What to do — Here the job is to transcribe the data verbatim while leaving each picture out.

Source data —
#####

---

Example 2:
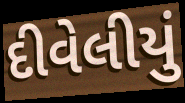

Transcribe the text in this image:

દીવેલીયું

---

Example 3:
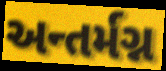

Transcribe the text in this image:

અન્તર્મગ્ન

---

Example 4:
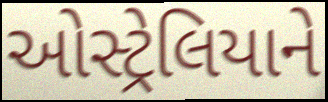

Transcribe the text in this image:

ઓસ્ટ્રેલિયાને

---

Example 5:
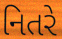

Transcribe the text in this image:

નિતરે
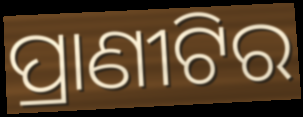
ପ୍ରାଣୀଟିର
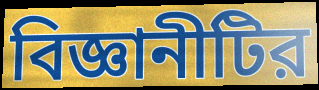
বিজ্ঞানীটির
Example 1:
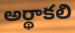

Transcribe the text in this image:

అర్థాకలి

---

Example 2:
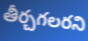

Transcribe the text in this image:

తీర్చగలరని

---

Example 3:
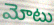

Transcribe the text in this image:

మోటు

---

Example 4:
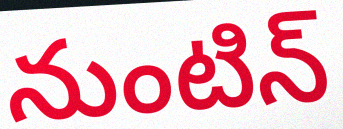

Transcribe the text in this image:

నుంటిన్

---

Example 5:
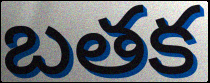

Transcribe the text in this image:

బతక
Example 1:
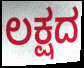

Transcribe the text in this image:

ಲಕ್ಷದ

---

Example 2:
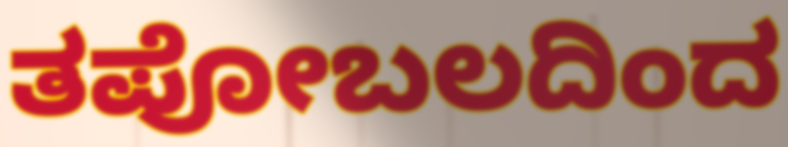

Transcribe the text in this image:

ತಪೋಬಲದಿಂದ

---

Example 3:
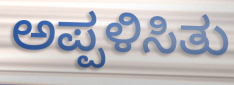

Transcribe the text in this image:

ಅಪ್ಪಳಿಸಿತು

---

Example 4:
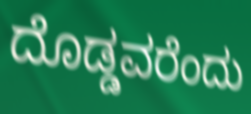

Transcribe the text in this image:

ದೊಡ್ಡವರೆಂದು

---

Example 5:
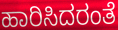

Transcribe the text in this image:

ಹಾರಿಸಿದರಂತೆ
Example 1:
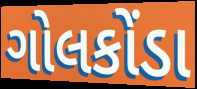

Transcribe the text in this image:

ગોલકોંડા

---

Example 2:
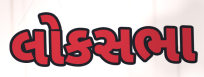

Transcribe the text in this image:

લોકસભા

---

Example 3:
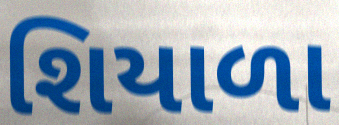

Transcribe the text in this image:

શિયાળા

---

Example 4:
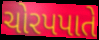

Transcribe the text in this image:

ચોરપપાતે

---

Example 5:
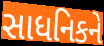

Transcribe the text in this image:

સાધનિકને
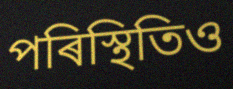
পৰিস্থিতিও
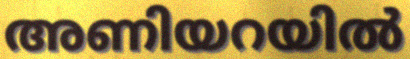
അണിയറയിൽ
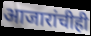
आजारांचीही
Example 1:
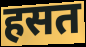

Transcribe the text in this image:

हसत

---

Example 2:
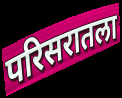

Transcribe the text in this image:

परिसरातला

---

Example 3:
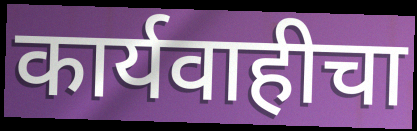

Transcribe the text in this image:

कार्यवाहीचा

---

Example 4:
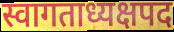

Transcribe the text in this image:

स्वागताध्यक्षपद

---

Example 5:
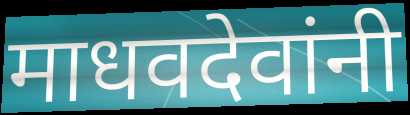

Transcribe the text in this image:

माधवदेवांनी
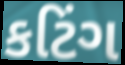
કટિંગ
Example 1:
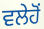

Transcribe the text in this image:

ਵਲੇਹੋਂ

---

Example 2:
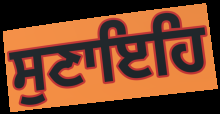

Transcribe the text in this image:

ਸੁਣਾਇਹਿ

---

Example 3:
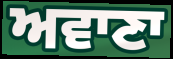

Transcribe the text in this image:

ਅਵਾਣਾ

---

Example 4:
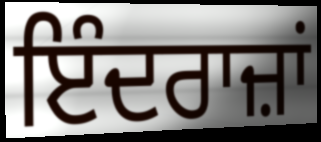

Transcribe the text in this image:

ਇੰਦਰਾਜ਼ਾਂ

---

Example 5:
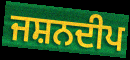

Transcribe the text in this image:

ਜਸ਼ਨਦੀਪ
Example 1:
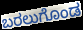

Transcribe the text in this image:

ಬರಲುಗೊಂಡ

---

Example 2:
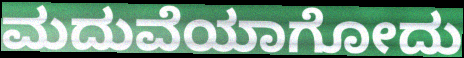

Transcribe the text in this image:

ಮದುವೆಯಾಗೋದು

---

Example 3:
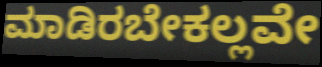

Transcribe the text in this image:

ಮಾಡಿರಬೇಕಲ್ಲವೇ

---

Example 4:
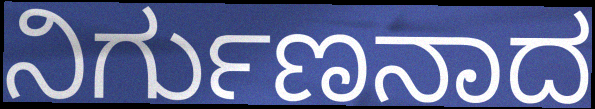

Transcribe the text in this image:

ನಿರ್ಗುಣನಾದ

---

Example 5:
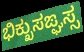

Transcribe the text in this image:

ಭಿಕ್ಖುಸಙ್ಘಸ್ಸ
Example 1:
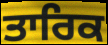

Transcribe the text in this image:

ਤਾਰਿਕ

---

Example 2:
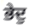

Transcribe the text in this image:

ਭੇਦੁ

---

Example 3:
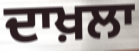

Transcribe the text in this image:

#####

Response to this exercise —
---

Example 2:

Transcribe the text in this image:

દીવેલીયું

---

Example 3:

Transcribe the text in this image:

અન્તર્મગ્ન

---

Example 4:

Transcribe the text in this image:

ઓસ્ટ્રેલિયાને

---

Example 5:

Transcribe the text in this image:

નિતરે
ପ୍ରାଣୀଟିର
বিজ্ঞানীটির
Example 1:

Transcribe the text in this image:

అర్థాకలి

---

Example 2:

Transcribe the text in this image:

తీర్చగలరని

---

Example 3:

Transcribe the text in this image:

మోటు

---

Example 4:

Transcribe the text in this image:

నుంటిన్

---

Example 5:

Transcribe the text in this image:

బతక
Example 1:

Transcribe the text in this image:

ಲಕ್ಷದ

---

Example 2:

Transcribe the text in this image:

ತಪೋಬಲದಿಂದ

---

Example 3:

Transcribe the text in this image:

ಅಪ್ಪಳಿಸಿತು

---

Example 4:

Transcribe the text in this image:

ದೊಡ್ಡವರೆಂದು

---

Example 5:

Transcribe the text in this image:

ಹಾರಿಸಿದರಂತೆ
Example 1:

Transcribe the text in this image:

ગોલકોંડા

---

Example 2:

Transcribe the text in this image:

લોકસભા

---

Example 3:

Transcribe the text in this image:

શિયાળા

---

Example 4:

Transcribe the text in this image:

ચોરપપાતે

---

Example 5:

Transcribe the text in this image:

સાધનિકને
পৰিস্থিতিও
അണിയറയിൽ
आजारांचीही
Example 1:

Transcribe the text in this image:

हसत

---

Example 2:

Transcribe the text in this image:

परिसरातला

---

Example 3:

Transcribe the text in this image:

कार्यवाहीचा

---

Example 4:

Transcribe the text in this image:

स्वागताध्यक्षपद

---

Example 5:

Transcribe the text in this image:

माधवदेवांनी
કટિંગ
Example 1:

Transcribe the text in this image:

ਵਲੇਹੋਂ

---

Example 2:

Transcribe the text in this image:

ਸੁਣਾਇਹਿ

---

Example 3:

Transcribe the text in this image:

ਅਵਾਣਾ

---

Example 4:

Transcribe the text in this image:

ਇੰਦਰਾਜ਼ਾਂ

---

Example 5:

Transcribe the text in this image:

ਜਸ਼ਨਦੀਪ
Example 1:

Transcribe the text in this image:

ಬರಲುಗೊಂಡ

---

Example 2:

Transcribe the text in this image:

ಮದುವೆಯಾಗೋದು

---

Example 3:

Transcribe the text in this image:

ಮಾಡಿರಬೇಕಲ್ಲವೇ

---

Example 4:

Transcribe the text in this image:

ನಿರ್ಗುಣನಾದ

---

Example 5:

Transcribe the text in this image:

ಭಿಕ್ಖುಸಙ್ಘಸ್ಸ
Example 1:

Transcribe the text in this image:

ਤਾਰਿਕ

---

Example 2:

Transcribe the text in this image:

ਭੇਦੁ

---

Example 3:

Transcribe the text in this image:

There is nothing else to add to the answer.